(Data for the task Opens)
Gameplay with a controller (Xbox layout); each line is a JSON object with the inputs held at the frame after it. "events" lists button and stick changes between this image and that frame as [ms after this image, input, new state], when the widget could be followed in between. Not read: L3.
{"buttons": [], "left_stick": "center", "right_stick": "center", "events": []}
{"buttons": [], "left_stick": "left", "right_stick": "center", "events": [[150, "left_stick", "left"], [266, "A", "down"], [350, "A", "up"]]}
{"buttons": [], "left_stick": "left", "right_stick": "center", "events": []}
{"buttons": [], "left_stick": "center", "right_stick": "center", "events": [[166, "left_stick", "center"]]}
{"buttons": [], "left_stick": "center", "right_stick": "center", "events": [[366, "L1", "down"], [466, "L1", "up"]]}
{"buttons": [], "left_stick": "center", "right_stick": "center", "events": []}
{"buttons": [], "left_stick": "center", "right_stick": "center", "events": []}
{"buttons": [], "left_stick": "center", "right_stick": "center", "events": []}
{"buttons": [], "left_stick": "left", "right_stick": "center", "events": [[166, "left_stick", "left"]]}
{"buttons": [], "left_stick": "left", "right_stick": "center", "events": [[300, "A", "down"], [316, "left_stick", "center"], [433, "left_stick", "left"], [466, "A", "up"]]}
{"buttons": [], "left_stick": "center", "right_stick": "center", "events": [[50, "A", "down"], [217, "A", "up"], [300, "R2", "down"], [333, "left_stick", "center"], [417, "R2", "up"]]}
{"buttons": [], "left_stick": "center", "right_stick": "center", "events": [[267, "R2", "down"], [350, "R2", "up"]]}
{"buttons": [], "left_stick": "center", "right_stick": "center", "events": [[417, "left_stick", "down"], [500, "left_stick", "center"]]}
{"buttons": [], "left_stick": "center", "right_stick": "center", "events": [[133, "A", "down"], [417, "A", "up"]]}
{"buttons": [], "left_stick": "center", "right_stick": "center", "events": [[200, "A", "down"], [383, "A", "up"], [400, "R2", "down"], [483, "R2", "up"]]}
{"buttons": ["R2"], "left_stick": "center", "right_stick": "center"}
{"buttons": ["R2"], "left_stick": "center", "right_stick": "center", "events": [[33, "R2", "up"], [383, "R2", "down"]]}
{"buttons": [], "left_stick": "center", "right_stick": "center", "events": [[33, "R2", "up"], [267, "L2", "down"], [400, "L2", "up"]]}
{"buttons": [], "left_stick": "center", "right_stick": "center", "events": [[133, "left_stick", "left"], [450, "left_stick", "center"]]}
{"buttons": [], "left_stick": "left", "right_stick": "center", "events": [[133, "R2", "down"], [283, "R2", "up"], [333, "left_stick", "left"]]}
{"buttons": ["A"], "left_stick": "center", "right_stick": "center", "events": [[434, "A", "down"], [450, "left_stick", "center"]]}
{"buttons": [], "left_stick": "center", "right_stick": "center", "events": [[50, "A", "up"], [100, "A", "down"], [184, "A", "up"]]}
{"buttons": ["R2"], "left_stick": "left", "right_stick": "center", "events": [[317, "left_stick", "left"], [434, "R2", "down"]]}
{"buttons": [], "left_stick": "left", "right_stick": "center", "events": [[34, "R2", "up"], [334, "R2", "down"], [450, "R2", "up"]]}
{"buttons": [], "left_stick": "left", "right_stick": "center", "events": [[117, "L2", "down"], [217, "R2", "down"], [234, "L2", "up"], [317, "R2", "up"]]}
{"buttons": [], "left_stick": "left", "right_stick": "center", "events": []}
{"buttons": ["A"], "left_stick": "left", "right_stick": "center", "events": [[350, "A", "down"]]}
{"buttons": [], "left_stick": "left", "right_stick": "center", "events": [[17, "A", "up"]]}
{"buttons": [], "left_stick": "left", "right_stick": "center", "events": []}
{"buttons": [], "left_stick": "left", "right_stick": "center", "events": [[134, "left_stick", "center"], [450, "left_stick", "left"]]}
(Data for the task Closes)
▸ Problem statement
Repeat every entry exactly as written above.

▸ Written answer
Gameplay with a controller (Xbox layout); each line is a JSON object with the inputs held at the frame after it. "events" lists button and stick changes between this image and that frame as [ms after this image, input, new state], when the widget could be followed in between. Not read: L3.
{"buttons": [], "left_stick": "center", "right_stick": "center", "events": []}
{"buttons": [], "left_stick": "left", "right_stick": "center", "events": [[150, "left_stick", "left"], [266, "A", "down"], [350, "A", "up"]]}
{"buttons": [], "left_stick": "left", "right_stick": "center", "events": []}
{"buttons": [], "left_stick": "center", "right_stick": "center", "events": [[166, "left_stick", "center"]]}
{"buttons": [], "left_stick": "center", "right_stick": "center", "events": [[366, "L1", "down"], [466, "L1", "up"]]}
{"buttons": [], "left_stick": "center", "right_stick": "center", "events": []}
{"buttons": [], "left_stick": "center", "right_stick": "center", "events": []}
{"buttons": [], "left_stick": "center", "right_stick": "center", "events": []}
{"buttons": [], "left_stick": "left", "right_stick": "center", "events": [[166, "left_stick", "left"]]}
{"buttons": [], "left_stick": "left", "right_stick": "center", "events": [[300, "A", "down"], [316, "left_stick", "center"], [433, "left_stick", "left"], [466, "A", "up"]]}
{"buttons": [], "left_stick": "center", "right_stick": "center", "events": [[50, "A", "down"], [217, "A", "up"], [300, "R2", "down"], [333, "left_stick", "center"], [417, "R2", "up"]]}
{"buttons": [], "left_stick": "center", "right_stick": "center", "events": [[267, "R2", "down"], [350, "R2", "up"]]}
{"buttons": [], "left_stick": "center", "right_stick": "center", "events": [[417, "left_stick", "down"], [500, "left_stick", "center"]]}
{"buttons": [], "left_stick": "center", "right_stick": "center", "events": [[133, "A", "down"], [417, "A", "up"]]}
{"buttons": [], "left_stick": "center", "right_stick": "center", "events": [[200, "A", "down"], [383, "A", "up"], [400, "R2", "down"], [483, "R2", "up"]]}
{"buttons": ["R2"], "left_stick": "center", "right_stick": "center"}
{"buttons": ["R2"], "left_stick": "center", "right_stick": "center", "events": [[33, "R2", "up"], [383, "R2", "down"]]}
{"buttons": [], "left_stick": "center", "right_stick": "center", "events": [[33, "R2", "up"], [267, "L2", "down"], [400, "L2", "up"]]}
{"buttons": [], "left_stick": "center", "right_stick": "center", "events": [[133, "left_stick", "left"], [450, "left_stick", "center"]]}
{"buttons": [], "left_stick": "left", "right_stick": "center", "events": [[133, "R2", "down"], [283, "R2", "up"], [333, "left_stick", "left"]]}
{"buttons": ["A"], "left_stick": "center", "right_stick": "center", "events": [[434, "A", "down"], [450, "left_stick", "center"]]}
{"buttons": [], "left_stick": "center", "right_stick": "center", "events": [[50, "A", "up"], [100, "A", "down"], [184, "A", "up"]]}
{"buttons": ["R2"], "left_stick": "left", "right_stick": "center", "events": [[317, "left_stick", "left"], [434, "R2", "down"]]}
{"buttons": [], "left_stick": "left", "right_stick": "center", "events": [[34, "R2", "up"], [334, "R2", "down"], [450, "R2", "up"]]}
{"buttons": [], "left_stick": "left", "right_stick": "center", "events": [[117, "L2", "down"], [217, "R2", "down"], [234, "L2", "up"], [317, "R2", "up"]]}
{"buttons": [], "left_stick": "left", "right_stick": "center", "events": []}
{"buttons": ["A"], "left_stick": "left", "right_stick": "center", "events": [[350, "A", "down"]]}
{"buttons": [], "left_stick": "left", "right_stick": "center", "events": [[17, "A", "up"]]}
{"buttons": [], "left_stick": "left", "right_stick": "center", "events": []}
{"buttons": [], "left_stick": "left", "right_stick": "center", "events": [[134, "left_stick", "center"], [450, "left_stick", "left"]]}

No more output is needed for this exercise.